◆ WHAT THE TASK ASKS: If a line below contains "might", add it to your tally, then answer with the tally alone.

◆ Stored data:
--- START ---

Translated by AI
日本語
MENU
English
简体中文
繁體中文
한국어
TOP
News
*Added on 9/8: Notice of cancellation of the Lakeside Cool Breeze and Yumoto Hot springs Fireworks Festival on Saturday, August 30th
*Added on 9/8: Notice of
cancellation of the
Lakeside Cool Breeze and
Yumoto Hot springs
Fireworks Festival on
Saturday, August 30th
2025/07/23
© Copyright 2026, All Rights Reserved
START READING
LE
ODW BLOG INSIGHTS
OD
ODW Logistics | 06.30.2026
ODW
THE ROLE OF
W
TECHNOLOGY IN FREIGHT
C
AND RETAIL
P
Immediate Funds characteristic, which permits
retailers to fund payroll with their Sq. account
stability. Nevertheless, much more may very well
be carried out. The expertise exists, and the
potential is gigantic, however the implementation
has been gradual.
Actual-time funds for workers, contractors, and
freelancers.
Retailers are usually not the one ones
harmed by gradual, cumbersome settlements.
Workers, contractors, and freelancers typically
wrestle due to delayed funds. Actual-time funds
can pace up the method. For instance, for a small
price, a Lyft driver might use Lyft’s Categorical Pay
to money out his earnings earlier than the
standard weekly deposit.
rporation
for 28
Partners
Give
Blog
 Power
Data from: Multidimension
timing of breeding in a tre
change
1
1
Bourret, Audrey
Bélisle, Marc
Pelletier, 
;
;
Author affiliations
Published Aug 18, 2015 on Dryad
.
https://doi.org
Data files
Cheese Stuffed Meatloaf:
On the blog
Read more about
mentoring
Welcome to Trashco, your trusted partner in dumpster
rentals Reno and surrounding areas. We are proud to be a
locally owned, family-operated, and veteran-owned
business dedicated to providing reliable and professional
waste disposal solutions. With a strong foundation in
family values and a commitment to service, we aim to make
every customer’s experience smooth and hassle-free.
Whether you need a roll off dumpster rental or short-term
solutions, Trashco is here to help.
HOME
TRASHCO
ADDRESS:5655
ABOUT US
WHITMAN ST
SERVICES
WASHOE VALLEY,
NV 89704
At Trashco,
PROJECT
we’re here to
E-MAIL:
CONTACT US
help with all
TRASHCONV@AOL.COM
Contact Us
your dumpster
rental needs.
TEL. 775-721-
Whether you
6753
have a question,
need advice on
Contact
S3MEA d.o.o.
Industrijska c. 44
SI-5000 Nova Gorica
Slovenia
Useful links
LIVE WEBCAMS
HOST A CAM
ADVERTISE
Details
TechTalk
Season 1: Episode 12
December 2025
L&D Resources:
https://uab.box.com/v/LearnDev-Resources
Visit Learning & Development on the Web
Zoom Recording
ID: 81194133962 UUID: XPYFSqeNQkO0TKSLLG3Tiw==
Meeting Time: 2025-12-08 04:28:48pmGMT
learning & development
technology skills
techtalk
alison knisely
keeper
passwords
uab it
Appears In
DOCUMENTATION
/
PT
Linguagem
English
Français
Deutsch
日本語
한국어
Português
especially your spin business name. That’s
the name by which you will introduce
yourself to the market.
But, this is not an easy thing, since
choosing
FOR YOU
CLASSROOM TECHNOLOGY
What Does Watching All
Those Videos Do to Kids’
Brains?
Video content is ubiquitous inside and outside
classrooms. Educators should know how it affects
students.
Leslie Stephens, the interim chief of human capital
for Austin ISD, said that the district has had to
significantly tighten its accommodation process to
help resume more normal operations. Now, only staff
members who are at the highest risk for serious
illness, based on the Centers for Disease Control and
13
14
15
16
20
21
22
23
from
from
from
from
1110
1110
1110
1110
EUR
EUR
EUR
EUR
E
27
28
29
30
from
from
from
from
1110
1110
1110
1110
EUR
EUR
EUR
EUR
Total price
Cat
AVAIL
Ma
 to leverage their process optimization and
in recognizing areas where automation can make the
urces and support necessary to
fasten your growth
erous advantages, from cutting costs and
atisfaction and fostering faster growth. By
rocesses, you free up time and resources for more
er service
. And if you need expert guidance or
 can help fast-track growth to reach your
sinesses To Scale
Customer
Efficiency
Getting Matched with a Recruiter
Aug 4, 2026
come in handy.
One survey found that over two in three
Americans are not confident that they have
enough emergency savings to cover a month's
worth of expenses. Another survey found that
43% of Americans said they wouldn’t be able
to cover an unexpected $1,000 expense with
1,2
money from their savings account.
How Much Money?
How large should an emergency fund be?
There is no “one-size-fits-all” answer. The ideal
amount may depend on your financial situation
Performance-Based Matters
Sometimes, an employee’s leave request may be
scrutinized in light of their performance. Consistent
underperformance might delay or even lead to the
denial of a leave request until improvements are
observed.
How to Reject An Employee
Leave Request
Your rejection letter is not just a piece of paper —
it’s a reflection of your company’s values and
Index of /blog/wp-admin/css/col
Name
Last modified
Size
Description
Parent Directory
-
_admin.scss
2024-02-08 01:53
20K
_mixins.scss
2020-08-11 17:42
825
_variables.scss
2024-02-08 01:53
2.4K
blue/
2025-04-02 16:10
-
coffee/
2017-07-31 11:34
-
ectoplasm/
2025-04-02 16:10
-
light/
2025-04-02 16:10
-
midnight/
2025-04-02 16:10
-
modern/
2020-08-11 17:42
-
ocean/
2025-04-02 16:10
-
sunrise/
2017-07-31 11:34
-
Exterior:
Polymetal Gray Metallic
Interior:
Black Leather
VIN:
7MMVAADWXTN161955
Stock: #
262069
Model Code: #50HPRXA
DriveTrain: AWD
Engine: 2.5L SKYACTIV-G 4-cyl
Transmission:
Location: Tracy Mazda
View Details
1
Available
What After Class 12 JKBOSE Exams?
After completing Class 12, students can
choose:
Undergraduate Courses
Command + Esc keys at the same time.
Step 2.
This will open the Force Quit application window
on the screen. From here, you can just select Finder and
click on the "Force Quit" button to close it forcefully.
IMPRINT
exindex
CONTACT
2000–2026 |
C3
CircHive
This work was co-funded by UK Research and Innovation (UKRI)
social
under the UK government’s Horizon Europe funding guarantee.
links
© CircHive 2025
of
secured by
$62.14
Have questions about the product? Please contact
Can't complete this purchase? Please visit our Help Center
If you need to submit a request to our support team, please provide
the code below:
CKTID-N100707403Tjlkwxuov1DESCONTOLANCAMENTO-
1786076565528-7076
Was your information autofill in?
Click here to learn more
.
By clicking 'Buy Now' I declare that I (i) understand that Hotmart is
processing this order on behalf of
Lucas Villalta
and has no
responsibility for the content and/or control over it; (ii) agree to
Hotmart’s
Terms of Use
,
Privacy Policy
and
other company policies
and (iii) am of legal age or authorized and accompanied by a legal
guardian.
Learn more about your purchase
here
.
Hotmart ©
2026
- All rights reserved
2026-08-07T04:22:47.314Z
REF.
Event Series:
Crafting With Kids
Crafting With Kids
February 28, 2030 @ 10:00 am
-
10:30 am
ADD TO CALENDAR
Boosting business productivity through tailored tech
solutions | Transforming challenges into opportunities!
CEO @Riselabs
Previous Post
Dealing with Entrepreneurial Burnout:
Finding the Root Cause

--- END ---

◆ RESULT OF THE EXERCISE: 2